Храм открылся за взгорком сразу и весь. Красного кирпича, с отделкой из белого камня, с медной, позеленевшей от времени кровлей и такими же маковками. Строители-фантазеры искусно выводили кирпичом замысловатые узоры, делая храм и торжественным, и празднично-веселым. И был он не по-деревенски огромен. Такой в пору в большом городе поставить, был бы как раз. Но, наверное, думали люди, что когда-нибудь и здесь вырастет город, охватит собой округу, заполнится людьми.
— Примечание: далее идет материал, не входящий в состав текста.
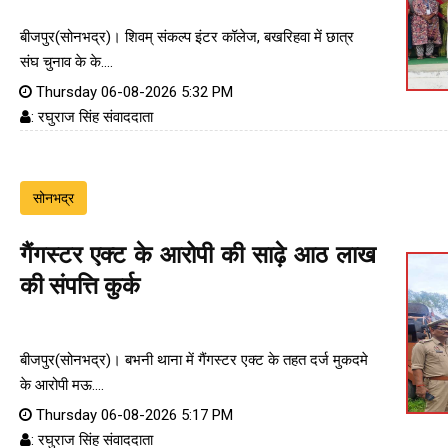
बीजपुर(सोनभद्र)। शिवम् संकल्प इंटर कॉलेज, बखरिहवा में छात्र
संघ चुनाव के के....
Thursday 06-08-2026 5:32 PM
: रघुराज सिंह संवाददाता
सोनभद्र
गैंगस्टर एक्ट के आरोपी की साढ़े आठ लाख
की संपत्ति कुर्क
बीजपुर(सोनभद्र)। बभनी थाना में गैंगस्टर एक्ट के तहत दर्ज मुकदमे
के आरोपी मऊ....
Thursday 06-08-2026 5:17 PM
: रघुराज सिंह संवाददाता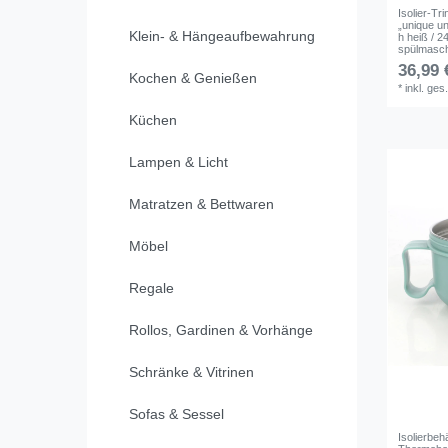
Isolier-T
„unique u
Klein- & Hängeaufbewahrung
h heiß / 2
spülmasch
36,99 
Kochen & Genießen
*
inkl. ges
Küchen
Lampen & Licht
Matratzen & Bettwaren
Möbel
Regale
Rollos, Gardinen & Vorhänge
Schränke & Vitrinen
Sofas & Sessel
Isolierbeh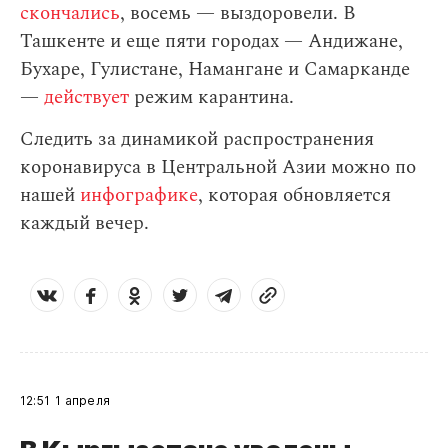
скончались
, восемь — выздоровели. В
Ташкенте и еще пяти городах — Андижане,
Бухаре, Гулистане, Намангане и Самарканде
—
действует
режим карантина.
Следить за динамикой распространения
коронавируса в Центральной Азии можно по
нашей
инфографике
, которая обновляется
каждый вечер.
12:51
1 апреля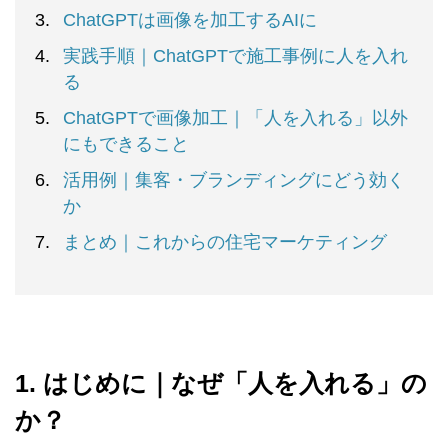
ChatGPTは画像を加工するAIに
実践手順｜ChatGPTで施工事例に人を入れ
る
ChatGPTで画像加工｜「人を入れる」以外
にもできること
活用例｜集客・ブランディングにどう効く
か
まとめ｜これからの住宅マーケティング
1. はじめに｜なぜ「人を入れる」の
か？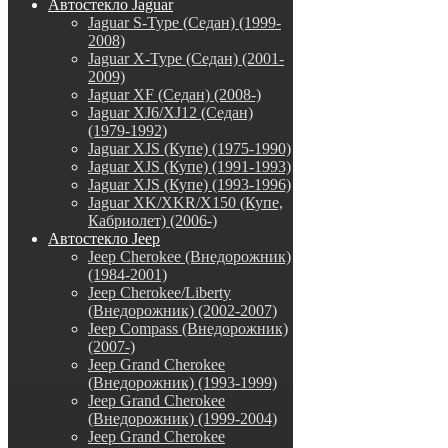
Автостекло Jaguar
Jaguar S-Type (Седан) (1999-
2008)
Jaguar X-Type (Седан) (2001-
2009)
Jaguar XF (Седан) (2008-)
Jaguar XJ6/XJ12 (Седан)
(1979-1992)
Jaguar XJS (Купе) (1975-1990)
Jaguar XJS (Купе) (1991-1993)
Jaguar XJS (Купе) (1993-1996)
Jaguar XK/XKR/X150 (Купе,
Кабриолет) (2006-)
Автостекло Jeep
Jeep Cherokee (Внедорожник)
(1984-2001)
Jeep Cherokee/Liberty
(Внедорожник) (2002-2007)
Jeep Compass (Внедорожник)
(2007-)
Jeep Grand Cherokee
(Внедорожник) (1993-1999)
Jeep Grand Cherokee
(Внедорожник) (1999-2004)
Jeep Grand Cherokee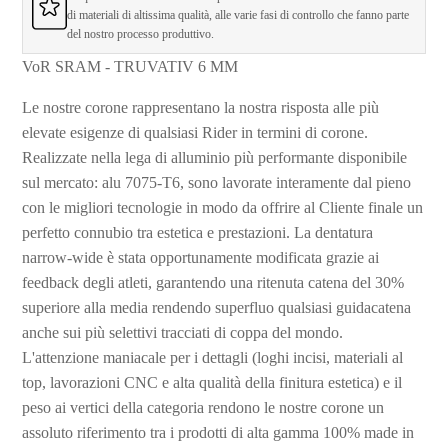
di materiali di altissima qualità, alle varie fasi di controllo che fanno parte
del nostro processo produttivo.
VoR SRAM - TRUVATIV 6 MM
Le nostre corone rappresentano la nostra risposta alle più
elevate esigenze di qualsiasi Rider in termini di corone.
Realizzate nella lega di alluminio più performante disponibile
sul mercato: alu 7075-T6, sono lavorate interamente dal pieno
con le migliori tecnologie in modo da offrire al Cliente finale un
perfetto connubio tra estetica e prestazioni. La dentatura
narrow-wide è stata opportunamente modificata grazie ai
feedback degli atleti, garantendo una ritenuta catena del 30%
superiore alla media rendendo superfluo qualsiasi guidacatena
anche sui più selettivi tracciati di coppa del mondo.
L'attenzione maniacale per i dettagli (loghi incisi, materiali al
top, lavorazioni CNC e alta qualità della finitura estetica) e il
peso ai vertici della categoria rendono le nostre corone un
assoluto riferimento tra i prodotti di alta gamma 100% made in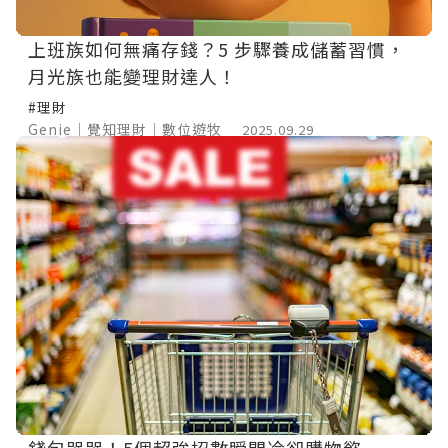
上班族如何無痛存錢？5 步驟養成儲蓄習慣，
月光族也能變理財達人！
#理財
Genie｜覺知理財｜數位遊牧
2025.09.29
錢包哭哭！5個超強招數瞬間冷卻購物慾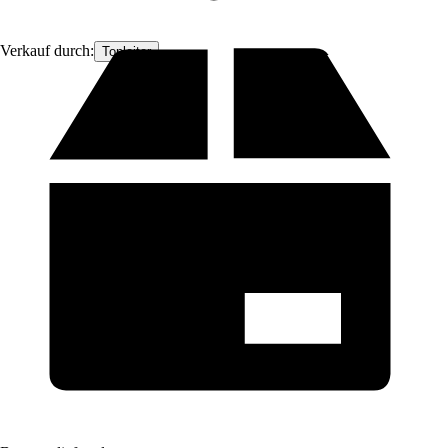
Verkauf durch:
Topleiter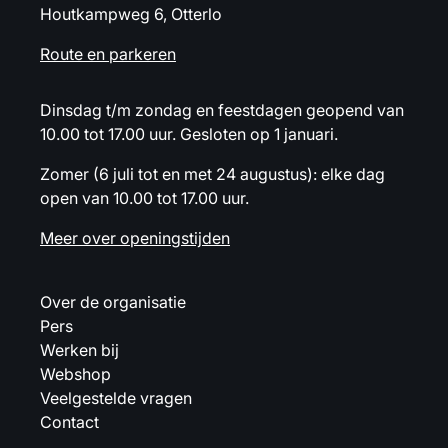
Houtkampweg 6, Otterlo
Route en parkeren
Dinsdag t/m zondag en feestdagen geopend van
10.00 tot 17.00 uur. Gesloten op 1 januari.
Zomer (6 juli tot en met 24 augustus): elke dag
open van 10.00 tot 17.00 uur.
Meer over openingstijden
Over de organisatie
Pers
Werken bij
Webshop
Veelgestelde vragen
Contact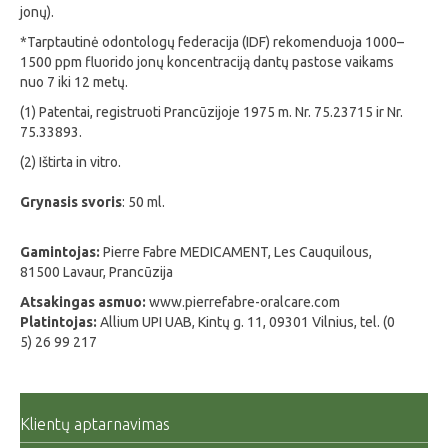
jonų).
*Tarptautinė odontologų federacija (IDF) rekomenduoja 1000–
1500 ppm fluorido jonų koncentraciją dantų pastose vaikams
nuo 7 iki 12 metų.
(1) Patentai, registruoti Prancūzijoje 1975 m. Nr. 75.23715 ir Nr.
75.33893.
(2) Ištirta in vitro.
Grynasis svoris
: 50 ml.
Gamintojas:
Pierre Fabre MEDICAMENT, Les Cauquilous,
81500 Lavaur, Prancūzija
Atsakingas asmuo:
www.pierrefabre-oralcare.com
Platintojas:
Allium UPI UAB, Kintų g. 11, 09301 Vilnius, tel. (0
5) 26 99 217
Klientų aptarnavimas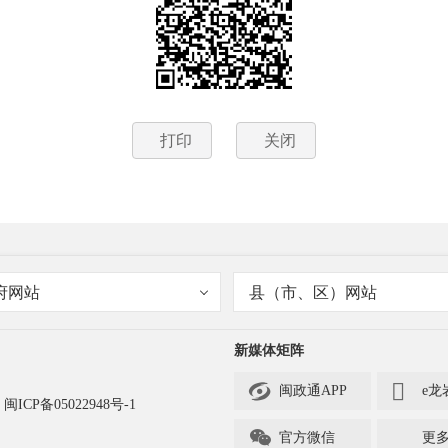
打印
关闭
府网站
县（市、区）网站
新媒体矩阵


闽政通APP
e龙
闽ICP备05022948号-1

官方微信
更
А храм-то уже есть. И будет новым людям радостно.
Фрося всегда думала об этом, когда торопилась к службе. Но сегодня ей было тревожно. Опаску в ней поселили и Нюрка Тимохина, и главное – Сенька Морозов с его комсомолами. Всякий большой праздник, а часто и по воскресениям, а уж на Пасху так обязательно, они собирались у храма и безобразничали: громко распевали свои песни, ругались с прихожанами, сквернословили, грозили людям скорой расправой. А ведь еще недавно они и сами ходили и на всенощную, и к обедне.
Сенька прежде помогал церковному сторожу Петру Матвеевичу то дрова попилить и поколоть, то чего-нибудь покрасить, а то и в колокола позвонить. Отец Ипполит благодарил его и дарил просфорку или иконку. Сенька садился на лавочку, и его обязательно обступала малышня, а он хвалился подарками, отщипывал по маленькому кусочку от просфоры и давал каждому. И было-то это совсем недавно. И вдруг такие резкие перемены.
Что должно было произойти в душе человека, чтобы заставить исказить свой язык сквернословием, заморозить взгляд и окаменеть, отгородившись в этой оболочке от всего доброго, что было в нем когда-то?
Фрося не опоздала к началу богослужения. Отец Ипполит только что облачился и, поправляя облачение, вышел из алтаря, чтобы убедиться, что все готово к торжеству Литургии.
Фрося знает Литургию наизусть почти всю. Путается еще в некоторых местах, кое-что забывает. Но если соберётся, то, как она сама думает, сможет вспомнить все до буковки. Вот только никогда не придётся ей службу править. Опять же не понятно Фросе: ну не дал Бог ей как девушке красоты или хотя бы привлекательности; но почему бы не явить было вместо девушки на свет парня, который стал бы добрым пастырем для людей? Думала она, думала и решила, что Богу виднее, кто кем станет. И перестала думать об этом.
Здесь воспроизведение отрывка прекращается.